Can we start with a pilot before committing to a full dataset?
Yes—pilots are often the fastest way to validate instructions, formats, and QA gates. A pilot typically includes a scoped sample set, initial guidelines, calibration feedback, and a quality report that highlights ambiguous edge cases. From there, we agree on acceptance thresholds and scale plans. Pilots are designed to be production-relevant: the outputs are delivered in final formats and can be used for training or evaluation, not just internal demos. This reduces risk before scaling volume.
Who owns the data and annotations you produce?
You do. Abaka’s operating model is built around customer exclusivity: your data is never repurposed, resold, or shared. We maintain provenance records and deliver versioned datasets and logs so you can demonstrate ownership and traceability internally. Because Abaka does not build models that compete with customers, there is no incentive to retain or reuse your artifacts beyond what’s required to deliver the project under your contractual terms. We can also align to your retention and deletion policies.
What tools do you use to manage and deliver datasets?

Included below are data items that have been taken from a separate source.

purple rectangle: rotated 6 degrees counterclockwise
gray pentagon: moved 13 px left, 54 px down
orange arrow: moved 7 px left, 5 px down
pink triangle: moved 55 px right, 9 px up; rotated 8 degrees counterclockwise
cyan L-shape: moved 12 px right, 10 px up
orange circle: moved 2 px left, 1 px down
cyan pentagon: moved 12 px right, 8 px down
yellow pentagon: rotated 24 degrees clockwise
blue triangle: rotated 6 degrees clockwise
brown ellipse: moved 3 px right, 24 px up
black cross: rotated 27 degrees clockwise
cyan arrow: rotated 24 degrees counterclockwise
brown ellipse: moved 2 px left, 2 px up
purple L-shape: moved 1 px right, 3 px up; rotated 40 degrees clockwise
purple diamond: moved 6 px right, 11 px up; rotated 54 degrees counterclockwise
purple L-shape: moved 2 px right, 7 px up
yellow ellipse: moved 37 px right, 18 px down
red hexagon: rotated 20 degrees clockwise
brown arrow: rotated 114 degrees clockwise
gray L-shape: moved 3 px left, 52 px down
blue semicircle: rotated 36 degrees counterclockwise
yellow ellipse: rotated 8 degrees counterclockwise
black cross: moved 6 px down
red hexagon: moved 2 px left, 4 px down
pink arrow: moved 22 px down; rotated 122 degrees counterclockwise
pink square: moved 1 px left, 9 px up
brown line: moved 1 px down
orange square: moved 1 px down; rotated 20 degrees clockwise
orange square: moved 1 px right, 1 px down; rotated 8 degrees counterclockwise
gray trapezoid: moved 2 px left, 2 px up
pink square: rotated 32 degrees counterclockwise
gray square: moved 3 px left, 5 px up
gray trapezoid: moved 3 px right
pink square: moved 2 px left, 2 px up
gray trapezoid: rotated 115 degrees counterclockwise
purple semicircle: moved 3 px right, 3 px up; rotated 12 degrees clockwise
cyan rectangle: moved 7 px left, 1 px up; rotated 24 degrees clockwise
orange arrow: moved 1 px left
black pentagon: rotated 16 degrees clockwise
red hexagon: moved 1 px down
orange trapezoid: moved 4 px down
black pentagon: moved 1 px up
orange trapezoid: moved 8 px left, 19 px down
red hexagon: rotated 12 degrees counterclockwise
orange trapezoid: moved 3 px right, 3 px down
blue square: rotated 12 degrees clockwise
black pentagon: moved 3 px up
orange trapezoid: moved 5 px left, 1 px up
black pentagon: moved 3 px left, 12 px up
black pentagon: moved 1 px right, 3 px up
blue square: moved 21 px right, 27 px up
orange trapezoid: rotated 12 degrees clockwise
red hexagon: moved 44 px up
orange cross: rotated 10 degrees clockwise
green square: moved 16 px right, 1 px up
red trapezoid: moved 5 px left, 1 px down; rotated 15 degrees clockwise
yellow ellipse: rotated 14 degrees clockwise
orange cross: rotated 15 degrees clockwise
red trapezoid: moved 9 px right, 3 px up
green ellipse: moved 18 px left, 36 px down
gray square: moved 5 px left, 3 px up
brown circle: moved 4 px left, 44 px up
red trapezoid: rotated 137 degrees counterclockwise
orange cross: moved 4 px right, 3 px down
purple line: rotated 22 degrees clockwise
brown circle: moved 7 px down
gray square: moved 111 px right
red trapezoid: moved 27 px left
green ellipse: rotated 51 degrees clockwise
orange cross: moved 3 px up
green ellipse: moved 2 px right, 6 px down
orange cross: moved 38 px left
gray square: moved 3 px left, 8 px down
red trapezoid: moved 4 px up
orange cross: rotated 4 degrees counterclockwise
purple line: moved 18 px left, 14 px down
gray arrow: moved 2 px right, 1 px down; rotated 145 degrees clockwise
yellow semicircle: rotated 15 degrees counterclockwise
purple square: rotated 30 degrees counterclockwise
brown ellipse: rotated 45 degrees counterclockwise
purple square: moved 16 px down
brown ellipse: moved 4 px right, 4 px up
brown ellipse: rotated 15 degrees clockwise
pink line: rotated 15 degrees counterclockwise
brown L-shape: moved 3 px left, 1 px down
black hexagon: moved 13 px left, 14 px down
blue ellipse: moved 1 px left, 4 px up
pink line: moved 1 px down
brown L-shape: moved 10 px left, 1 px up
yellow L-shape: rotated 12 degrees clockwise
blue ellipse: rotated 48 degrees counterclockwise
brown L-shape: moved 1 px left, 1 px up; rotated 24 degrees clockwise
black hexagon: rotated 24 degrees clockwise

We use Abaka Forge—our all-in-one platform for collection, cleaning, annotation, training handoff, and production delivery. Forge supports text, image, video, 3D/4D point cloud, and RLHF workflows, with role-based access, version control, QA tracking, and automation to accelerate repetitive steps. Teams use Forge to keep a single source of truth across dataset versions and to simplify audits and reproducibility. If you have existing tooling, we can deliver to your schema and integrate via exports.
What is the minimum project size you can support?
We support both small, high-signal pilots and large production programs. Minimum size depends on modality and complexity: for many teams, a 500–2,000 sample pilot is enough to validate rubrics, QA gates, and output formats. For RLHF or safety evaluation, you can start with a limited set of prompts and targeted failure modes. We’ll recommend a minimum that produces statistically useful signal without wasting budget—then scale once acceptance criteria and governance are stable.